> _본문_:
┄┄┄┄┄┄┄┄┄┄

앱의 DNS 만 매칭해 주면 됩니다.
대소문자는 구분하지 않습니다.

_<앱의 서비스명>._tcp.service.consul

vi haproxy.nomad
------------------------------
job "haproxy" {
  datacenters = ["dc1"]

  group "haproxy" {
    count = 1

    network {
      port "webapp" {
        static = 8080
      }

      port "prometheus_ui" {
        static = 9090
      }

      port "grafana_ui" {
        static = 3000
      }

      port "haproxy_ui" {
        static = 4936
      }

      port "haproxy_exporter" {}
    }

    task "haproxy" {
      driver = "docker"

      config {
        image = "haproxy:2.3.5"
        ports = ["webapp", "haproxy_ui"]

        # Use `host` network so we can communicate with the Consul agent
        # running in the host to access the service catalog.
        network_mode = "host"

        volumes = [
          "local/haproxy.cfg:/usr/local/etc/haproxy/haproxy.cfg",
        ]
      }

      template {
        data = <<EOF
global
   maxconn 8192

defaults
   mode http
   timeout client 10s
   timeout connect 5s
   timeout server 10s
   timeout http-request 10s

frontend stats
   bind *:{{ env "NOMAD_PORT_haproxy_ui" }}
   stats uri /
   stats show-legends
   no log

frontend http_front
   bind *:{{ env "NOMAD_PORT_webapp" }}
   default_backend http_back

frontend prometheus_ui_front
   bind *:{{ env "NOMAD_PORT_prometheus_ui" }}
   default_backend prometheus_ui_back

frontend grafana_ui_front
   bind *:{{ env "NOMAD_PORT_grafana_ui" }}
   default_backend grafana_ui_back

backend http_back
   balance roundrobin
   server-template webapp 20 _helloservice._tcp.service.consul resolvers consul resolve-opts allow-dup-ip resolve-prefer ipv4 check

backend prometheus_ui_back
   balance roundrobin
   server-template prometheus_ui 5 _prometheus._tcp.service.consul resolvers consul resolve-opts allow-dup-ip resolve-prefer ipv4 check

backend grafana_ui_back
   balance roundrobin
   server-template grafana 5 _grafana._tcp.service.consul resolvers consul resolve-opts allow-dup-ip resolve-prefer ipv4 check

resolvers consul
   nameserver consul {{ env "attr.unique.network.ip-address" }}:8600
   accepted_payload_size 8192
   hold valid 5s
EOF

        destination   = "local/haproxy.cfg"

┄┄┄┄┄┄┄┄┄┄

> _작업 지시_:
**a)** 다음 세 진술 (i), (ii), (iii)이 HAProxy 설정 본문과 일치하는지 각각 예 또는 아니요로 답하고, 판단 근거가 되는 본문의 말을 그대로 인용하세요. (i) 서비스명을 매칭할 때 대소문자를 구분한다. (ii) haproxy 태스크는 Docker 드라이버로 실행된다. (iii) grafana_ui 포트는 정적으로 9090번이 지정된다.
**b)** HAProxy 설정 본문을 마지막 줄 다음부터 이어서 작성하세요.

┄┄┄┄┄┄┄┄┄┄

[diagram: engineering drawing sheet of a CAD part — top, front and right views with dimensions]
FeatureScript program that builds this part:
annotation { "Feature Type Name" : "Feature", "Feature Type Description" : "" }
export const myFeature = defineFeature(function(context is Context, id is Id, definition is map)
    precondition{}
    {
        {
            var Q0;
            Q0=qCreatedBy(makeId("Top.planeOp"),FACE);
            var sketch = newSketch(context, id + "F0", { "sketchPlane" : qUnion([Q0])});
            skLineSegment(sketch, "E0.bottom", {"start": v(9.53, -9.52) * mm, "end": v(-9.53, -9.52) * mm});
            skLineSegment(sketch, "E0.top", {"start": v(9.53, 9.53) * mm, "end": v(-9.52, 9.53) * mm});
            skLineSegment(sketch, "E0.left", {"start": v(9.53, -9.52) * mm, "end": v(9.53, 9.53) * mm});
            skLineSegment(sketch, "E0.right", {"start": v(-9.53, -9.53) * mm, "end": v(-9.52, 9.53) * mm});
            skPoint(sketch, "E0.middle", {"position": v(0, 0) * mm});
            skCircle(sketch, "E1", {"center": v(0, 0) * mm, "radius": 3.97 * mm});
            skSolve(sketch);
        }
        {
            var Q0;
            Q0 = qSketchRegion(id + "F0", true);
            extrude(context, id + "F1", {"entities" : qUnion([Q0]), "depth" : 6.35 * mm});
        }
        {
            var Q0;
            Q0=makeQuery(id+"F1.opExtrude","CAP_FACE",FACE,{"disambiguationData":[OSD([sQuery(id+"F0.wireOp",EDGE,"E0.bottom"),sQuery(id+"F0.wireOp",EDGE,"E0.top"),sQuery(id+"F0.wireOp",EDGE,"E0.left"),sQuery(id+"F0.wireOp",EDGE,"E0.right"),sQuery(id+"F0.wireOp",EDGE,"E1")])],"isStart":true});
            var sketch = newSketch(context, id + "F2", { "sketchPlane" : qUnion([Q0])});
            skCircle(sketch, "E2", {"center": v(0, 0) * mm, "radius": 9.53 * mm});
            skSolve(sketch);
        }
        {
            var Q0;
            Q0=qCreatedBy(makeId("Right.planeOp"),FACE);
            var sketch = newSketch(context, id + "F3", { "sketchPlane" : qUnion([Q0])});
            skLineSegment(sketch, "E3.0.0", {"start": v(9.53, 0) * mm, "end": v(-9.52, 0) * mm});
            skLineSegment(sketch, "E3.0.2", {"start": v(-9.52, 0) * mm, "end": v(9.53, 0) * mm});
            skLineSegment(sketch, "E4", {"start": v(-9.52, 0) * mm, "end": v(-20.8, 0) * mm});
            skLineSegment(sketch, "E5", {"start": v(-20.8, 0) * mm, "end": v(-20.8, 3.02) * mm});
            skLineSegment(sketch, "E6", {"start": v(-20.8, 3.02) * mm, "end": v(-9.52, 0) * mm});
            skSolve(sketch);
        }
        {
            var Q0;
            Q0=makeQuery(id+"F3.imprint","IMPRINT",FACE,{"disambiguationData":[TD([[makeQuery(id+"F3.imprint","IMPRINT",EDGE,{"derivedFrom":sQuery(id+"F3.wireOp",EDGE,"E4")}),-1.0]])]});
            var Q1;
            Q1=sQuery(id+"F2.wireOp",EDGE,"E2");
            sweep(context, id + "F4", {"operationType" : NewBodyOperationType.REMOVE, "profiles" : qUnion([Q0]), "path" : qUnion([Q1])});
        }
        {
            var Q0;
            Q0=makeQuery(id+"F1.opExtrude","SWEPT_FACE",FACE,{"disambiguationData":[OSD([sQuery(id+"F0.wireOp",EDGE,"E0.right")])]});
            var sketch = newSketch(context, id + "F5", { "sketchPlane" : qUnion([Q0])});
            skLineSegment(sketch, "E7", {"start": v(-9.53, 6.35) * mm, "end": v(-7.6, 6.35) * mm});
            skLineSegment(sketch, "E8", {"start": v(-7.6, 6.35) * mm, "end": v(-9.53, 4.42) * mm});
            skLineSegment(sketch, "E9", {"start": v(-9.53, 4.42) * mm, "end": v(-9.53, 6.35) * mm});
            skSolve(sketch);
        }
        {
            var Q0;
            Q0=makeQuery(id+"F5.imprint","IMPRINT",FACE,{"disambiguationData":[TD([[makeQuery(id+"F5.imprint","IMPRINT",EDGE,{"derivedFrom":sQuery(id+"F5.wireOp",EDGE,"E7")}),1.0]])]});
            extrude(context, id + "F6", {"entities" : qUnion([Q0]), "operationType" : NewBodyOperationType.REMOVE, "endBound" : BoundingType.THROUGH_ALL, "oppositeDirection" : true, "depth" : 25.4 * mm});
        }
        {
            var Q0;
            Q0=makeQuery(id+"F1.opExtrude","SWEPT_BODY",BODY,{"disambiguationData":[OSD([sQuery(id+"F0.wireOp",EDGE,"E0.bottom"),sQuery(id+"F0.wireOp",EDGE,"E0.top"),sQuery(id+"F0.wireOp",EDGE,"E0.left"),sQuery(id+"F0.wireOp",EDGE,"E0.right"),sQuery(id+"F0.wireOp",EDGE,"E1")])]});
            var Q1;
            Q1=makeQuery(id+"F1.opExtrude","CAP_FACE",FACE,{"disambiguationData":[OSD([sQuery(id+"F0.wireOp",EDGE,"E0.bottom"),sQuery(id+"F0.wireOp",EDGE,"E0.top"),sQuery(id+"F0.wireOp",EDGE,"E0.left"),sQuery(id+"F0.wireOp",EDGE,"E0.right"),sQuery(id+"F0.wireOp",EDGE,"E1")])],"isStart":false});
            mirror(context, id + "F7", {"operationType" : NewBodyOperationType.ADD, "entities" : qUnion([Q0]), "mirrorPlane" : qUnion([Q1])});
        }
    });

┄┄┄┄┄┄┄┄┄┄

> _연습 문제 정답_:
**a)**
(i) 아니요: "대소문자는 구분하지 않습니다."
(ii) 예: 'driver = "docker"'
(iii) 아니요: "static = 3000"

**b)**
        change_mode   = "signal"
        change_signal = "SIGUSR1"
      }

      resources {
        cpu    = 500
        memory = 128
      }

      service {
        name = "haproxy-ui"
        port = "haproxy_ui"

        check {
          type     = "http"
          path     = "/"
          interval = "10s"
          timeout  = "2s"
        }
      }

      service {
        name = "haproxy-webapp"
        port = "webapp"
      }
    }

    task "haproxy-exporter" {
      driver = "docker"

      lifecycle {
        hook    = "prestart"
        sidecar = true
      }

      config {
        image = "prom/haproxy-exporter:v0.10.0"
        ports = ["haproxy_exporter"]

        network_mode = "host"

        args = [
          "--web.listen-address",
          ":${NOMAD_PORT_haproxy_exporter}",
          "--haproxy.scrape-uri",
          "http://${NOMAD_ADDR_haproxy_ui}/?stats;csv",
        ]
      }

      resources {
        cpu    = 100
        memory = 32
      }

      service {
        name = "haproxy-exporter"
        port = "haproxy_exporter"

        check {
          type     = "http"
          path     = "/metrics"
          interval = "10s"
          timeout  = "2s"
        }
      }
    }
  }
}
------------------------------
nomad run haproxy.nomad

Prometheus 설정

참조

vi prometheus.nomad
------------------------------
job "prometheus" {
  datacenters = ["dc1"]

  group "prometheus" {
    count = 1

    network {
      port "prometheus_ui" {}
    }

    task "prometheus" {
      driver = "docker"

      config {
        image = "prom/prometheus:v2.25.0"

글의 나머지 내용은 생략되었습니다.